L3 — AI native data, pricing, and market creation. Most are digested by internal platform teams or taken by existing Web2 incumbents (Kensho, Bloomberg, Dataminr). The remaining investable window is narrow.

L4 — Arbitration and resolution. Current economic flow is real but small in scale. To become a Tier 1 venture target, a redesign of the token model is required, which is currently not on the public roadmap.

Marginal layers worth tracking:

  • PM-DeFi composability (Morpho collateralizing PM positions, currently 2x leverage, roadmap 4-5x, affecting capital efficiency)

  • Trading terminals and copy-trade services (Kreo, etc.)

  • PM-native quantitative institutions

  • New market primitives (impact markets, futarchy, conditional markets)

Conclusion: Bots win categories, humans win markets, platforms win structures

Bots have not taken over prediction markets. The saturation of bots is in specific market types; the ratio of bot to human trading volume on any platform is essentially a downstream result of that platform's market type composition. The headline data of "5% wallets / 75% trading volume" confuses trading volume concentration with capital exploitation. The primary drivers of Polymarket's growth in 2026 come from sports markets where bots do not hold a structural advantage, and the $131 million captured by bots primarily occurs in short-window crypto markets where retail participation is low.

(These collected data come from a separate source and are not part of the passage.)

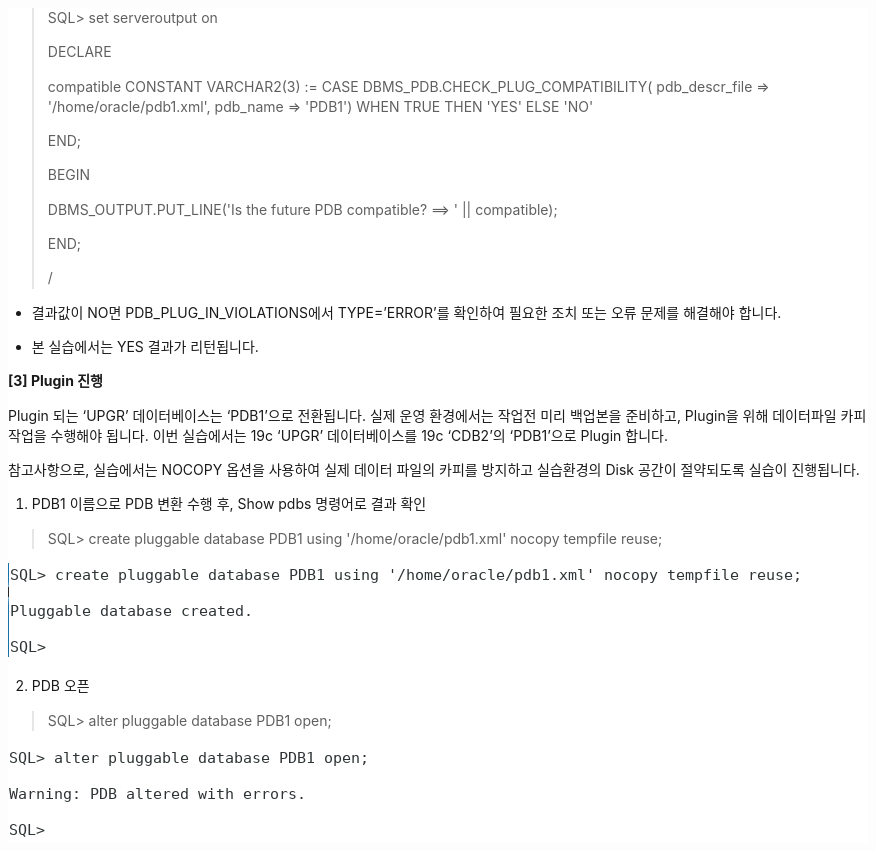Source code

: > SQL> set serveroutput on
>
> DECLARE
>
> compatible CONSTANT VARCHAR2(3) := CASE
> DBMS_PDB.CHECK_PLUG_COMPATIBILITY( pdb_descr_file =>
> '/home/oracle/pdb1.xml', pdb_name => 'PDB1') WHEN TRUE THEN 'YES' ELSE
> 'NO'
>
> END;
>
> BEGIN
>
> DBMS_OUTPUT.PUT_LINE('Is the future PDB compatible? ==> ' \|\|
> compatible);
>
> END;
>
> /

-   결과값이 NO면 PDB_PLUG_IN_VIOLATIONS에서 TYPE=’ERROR’를 확인하여
    필요한 조치 또는 오류 문제를 해결해야 합니다.

-   본 실습에서는 YES 결과가 리턴됩니다.

**<span id="_Toc74314921" class="anchor"></span>\[3\] Plugin 진행**

Plugin 되는 ‘UPGR’ 데이터베이스는 ‘PDB1’으로 전환됩니다. 실제 운영
환경에서는 작업전 미리 백업본을 준비하고, Plugin을 위해 데이터파일 카피
작업을 수행해야 됩니다. 이번 실습에서는 19c ‘UPGR’ 데이터베이스를 19c
‘CDB2’의 ‘PDB1’으로 Plugin 합니다.

참고사항으로, 실습에서는 NOCOPY 옵션을 사용하여 실제 데이터 파일의
카피를 방지하고 실습환경의 Disk 공간이 절약되도록 실습이 진행됩니다.

1.  PDB1 이름으로 PDB 변환 수행 후, Show pdbs 명령어로 결과 확인

> SQL> create pluggable database PDB1 using '/home/oracle/pdb1.xml'
> nocopy tempfile reuse;

![](./media/image65.png)

2.  PDB 오픈

> SQL> alter pluggable database PDB1 open;

![](./media/image66.png)
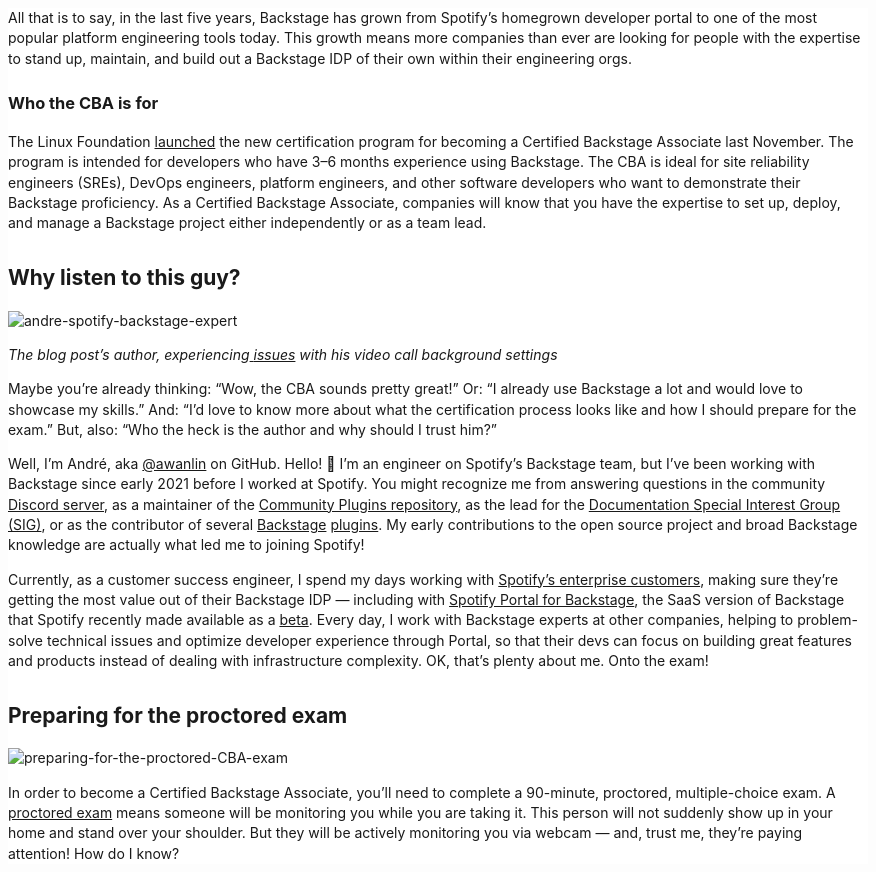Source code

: All that is to say, in the last five years, Backstage has grown from Spotify’s homegrown developer portal to one of the most popular platform engineering tools today. This growth means more companies than ever are looking for people with the expertise to stand up, maintain, and build out a Backstage IDP of their own within their engineering orgs.

### Who the CBA is for

The Linux Foundation [launched](https://training.linuxfoundation.org/blog/just-launched-certified-backstage-associate-cba/) the new certification program for becoming a Certified Backstage Associate last November. The program is intended for developers who have 3–6 months experience using Backstage. The CBA is ideal for site reliability engineers (SREs), DevOps engineers, platform engineers, and other software developers who want to demonstrate their Backstage proficiency. As a Certified Backstage Associate, companies will know that you have the expertise to set up, deploy, and manage a Backstage project either independently or as a team lead.

## Why listen to this guy?

![andre-spotify-backstage-expert](//images.ctfassets.net/p762jor363g1/attachment_55d95e19fda42ab36b969b7a07ddd380/760fee19a9b434e41ebaad6e922e18d1/attachment_55d95e19fda42ab36b969b7a07ddd380.png)

_The blog post’s author, experiencing_[ _issues_](https://youtu.be/Ybf5Hi_8Eqo&list=PLf1KFlSkDLIBmA5TLXn2BzEHmwWzckP8y) _with his video call background settings_

Maybe you’re already thinking: “Wow, the CBA sounds pretty great!” Or: “I already use Backstage a lot and would love to showcase my skills.” And: “I’d love to know more about what the certification process looks like and how I should prepare for the exam.” But, also: “Who the heck is the author and why should I trust him?”

Well, I’m André, aka [@awanlin](https://github.com/awanlin) on GitHub. Hello! 👋 I’m an engineer on Spotify’s Backstage team, but I’ve been working with Backstage since early 2021 before I worked at Spotify. You might recognize me from answering questions in the community [Discord server](https://discord.gg/zNABCpNm), as a maintainer of the [Community Plugins repository](https://github.com/backstage/community-plugins), as the lead for the [Documentation Special Interest Group (SIG)](https://github.com/backstage/community/blob/main/sigs/sig-docs/README.md), or as the contributor of several [Backstage](https://github.com/backstage/community-plugins/tree/main/workspaces/azure-devops) [plugins](https://github.com/backstage/community-plugins/tree/main/workspaces/linguist). My early contributions to the open source project and broad Backstage knowledge are actually what led me to joining Spotify!

Currently, as a customer success engineer, I spend my days working with [Spotify’s enterprise customers](https://backstage.spotify.com), making sure they’re getting the most value out of their Backstage IDP — including with [Spotify Portal for Backstage](https://backstage.spotify.com/products/portal/), the SaaS version of Backstage that Spotify recently made available as a [beta](https://backstage.spotify.com/contact-us/try-portal/). Every day, I work with Backstage experts at other companies, helping to problem-solve technical issues and optimize developer experience through Portal, so that their devs can focus on building great features and products instead of dealing with infrastructure complexity. OK, that’s plenty about me. Onto the exam!

## Preparing for the proctored exam

![preparing-for-the-proctored-CBA-exam](//images.ctfassets.net/p762jor363g1/attachment_435a6c136e54b4d76338ea813ad29eff/2b732527d0a88530dcd3c265a50e2594/attachment_435a6c136e54b4d76338ea813ad29eff.png)

In order to become a Certified Backstage Associate, you’ll need to complete a 90-minute, proctored, multiple-choice exam. A [proctored exam](https://training.linuxfoundation.org/blog/proctoring-for-linux-foundation-certification-exams-explained/) means someone will be monitoring you while you are taking it. This person will not suddenly show up in your home and stand over your shoulder. But they will be actively monitoring you via webcam — and, trust me, they’re paying attention! How do I know?
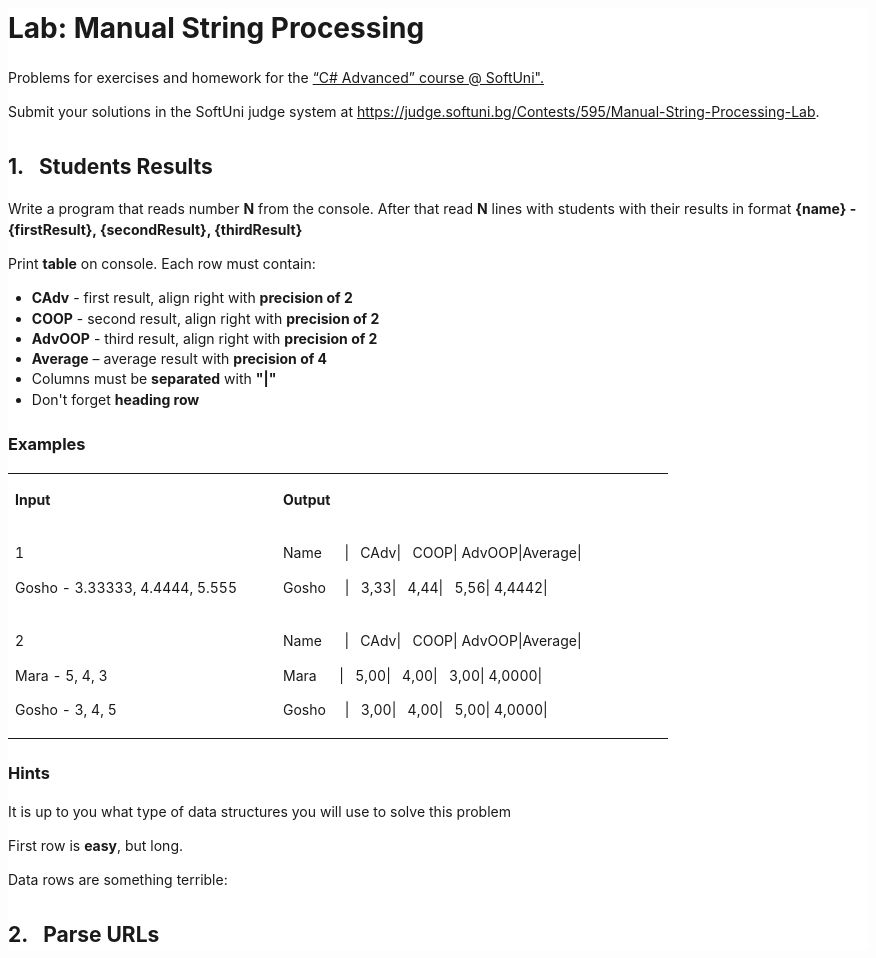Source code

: <h1>Lab: Manual String Processing</h1>
<p>Problems for exercises and homework for the <a href="https://softuni.bg/trainings/1633/csharp-advanced-may-2017">&ldquo;C# Advanced&rdquo; course @ SoftUni".</a></p>
<p>Submit your solutions in the SoftUni judge system at <a href="https://judge.softuni.bg/Contests/595/Manual-String-Processing-Lab">https://judge.softuni.bg/Contests/595/Manual-String-Processing-Lab</a>.</p>
<h2>1.&nbsp;&nbsp; Students Results</h2>
<p>Write a program that reads number <strong>N</strong> from the console. After that read <strong>N</strong> lines with students with their results in format <strong>{name} - {firstResult}, {secondResult}, {thirdResult}</strong></p>
<p>Print <strong>table</strong> on console. Each row must contain:</p>
<ul>
<li><strong>CAdv</strong> - first result, align right with <strong>precision of 2</strong></li>
<li><strong>COOP</strong> - second result, align right with <strong>precision of 2</strong></li>
<li><strong>AdvOOP</strong> - third result, align right with <strong>precision of 2</strong></li>
<li><strong>Average</strong> &ndash; average result with <strong>precision of 4</strong></li>
<li>Columns must be <strong>separated</strong> with <strong>"|"</strong></li>
<li>Don't forget <strong>heading row</strong></li>
</ul>
<h3>Examples</h3>
<table>
<tbody>
<tr>
<td width="254">
<p><strong>Input</strong></p>
</td>
<td width="378">
<p><strong>Output</strong></p>
</td>
</tr>
<tr>
<td width="254">
<p>1</p>
<p>Gosho - 3.33333, 4.4444, 5.555</p>
</td>
<td width="378">
<p>Name&nbsp;&nbsp;&nbsp;&nbsp;&nbsp; |&nbsp;&nbsp; CAdv|&nbsp;&nbsp; COOP| AdvOOP|Average|</p>
<p>Gosho&nbsp;&nbsp;&nbsp;&nbsp; |&nbsp;&nbsp; 3,33|&nbsp;&nbsp; 4,44|&nbsp;&nbsp; 5,56| 4,4442|</p>
</td>
</tr>
<tr>
<td width="254">
<p>2</p>
<p>Mara - 5, 4, 3</p>
<p>Gosho - 3, 4, 5</p>
</td>
<td width="378">
<p>Name&nbsp;&nbsp;&nbsp;&nbsp;&nbsp; |&nbsp;&nbsp; CAdv|&nbsp;&nbsp; COOP| AdvOOP|Average|</p>
<p>Mara&nbsp;&nbsp;&nbsp;&nbsp;&nbsp; |&nbsp;&nbsp; 5,00|&nbsp;&nbsp; 4,00|&nbsp;&nbsp; 3,00| 4,0000|</p>
<p>Gosho&nbsp;&nbsp;&nbsp;&nbsp; |&nbsp;&nbsp; 3,00|&nbsp;&nbsp; 4,00|&nbsp;&nbsp; 5,00| 4,0000|</p>
</td>
</tr>
</tbody>
</table>
<h3>Hints</h3>
<p>It is up to you what type of data structures you will use to solve this problem</p>
<p>First row is <strong>easy</strong>, but long.</p>
<p>Data rows are something terrible:</p>
<h2>2.&nbsp;&nbsp; Parse URLs</h2>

The platforms that succeed in the future will possess three capabilities: accommodating multiple types of markets under credible arbitration conditions, appropriately absorbing both bot and human traffic, and retaining cross-category users. Polymarket currently occupies this position: Bitget's Q1 2026 research shows an organic growth trend in multi-category users, with the average number of categories per user increasing from 1.45 to 2.34 and active days rising from 2.5 to 9.9.

Bots remain within their structural advantage range; the human capital operating bots will continue to migrate to the next event; ultimately, those platforms that can accommodate both types of traffic across the most market types, at appropriate ratios, will prevail.